─── Supplied entries

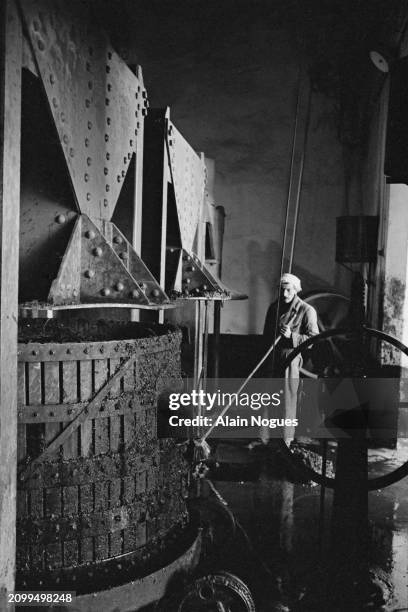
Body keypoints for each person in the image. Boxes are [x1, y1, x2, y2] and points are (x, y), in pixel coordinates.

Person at [262, 273, 319, 442]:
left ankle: (286, 440)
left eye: (288, 290)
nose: (284, 294)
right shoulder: (274, 308)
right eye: (281, 290)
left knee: (288, 398)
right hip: (272, 357)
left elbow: (313, 340)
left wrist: (291, 335)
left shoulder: (307, 310)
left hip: (290, 359)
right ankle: (264, 438)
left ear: (295, 290)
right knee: (268, 397)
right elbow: (266, 335)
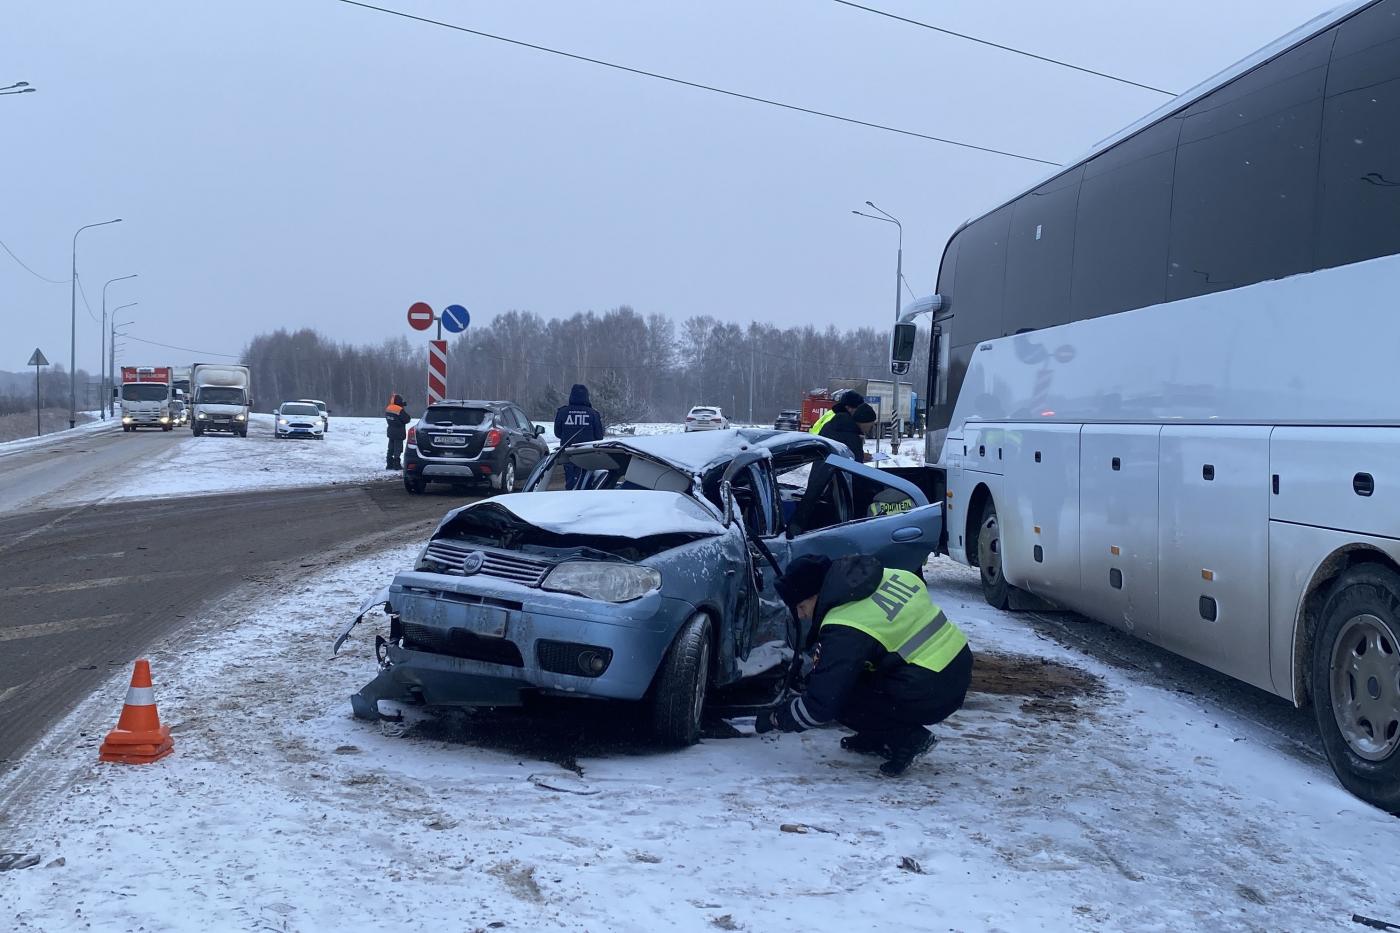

──────

Try it
Transcribe every entry above exactly. Omit all pictures.

Solution below
Body keypoints for each person in the image. Boxes are [x1, y1, x2, y2] and points are (x, y), in pixel coordinates.

Person at [262, 273, 319, 442]:
left ankle: (286, 440)
left eye: (288, 290)
nose: (284, 294)
right shoulder: (274, 308)
right eye: (281, 290)
left knee: (288, 398)
right hip: (272, 357)
left elbow: (313, 340)
left wrist: (291, 335)
left shoulder: (307, 310)
left hip: (290, 359)
right ankle: (264, 438)
left ear: (295, 290)
right knee: (268, 397)
right elbow: (266, 335)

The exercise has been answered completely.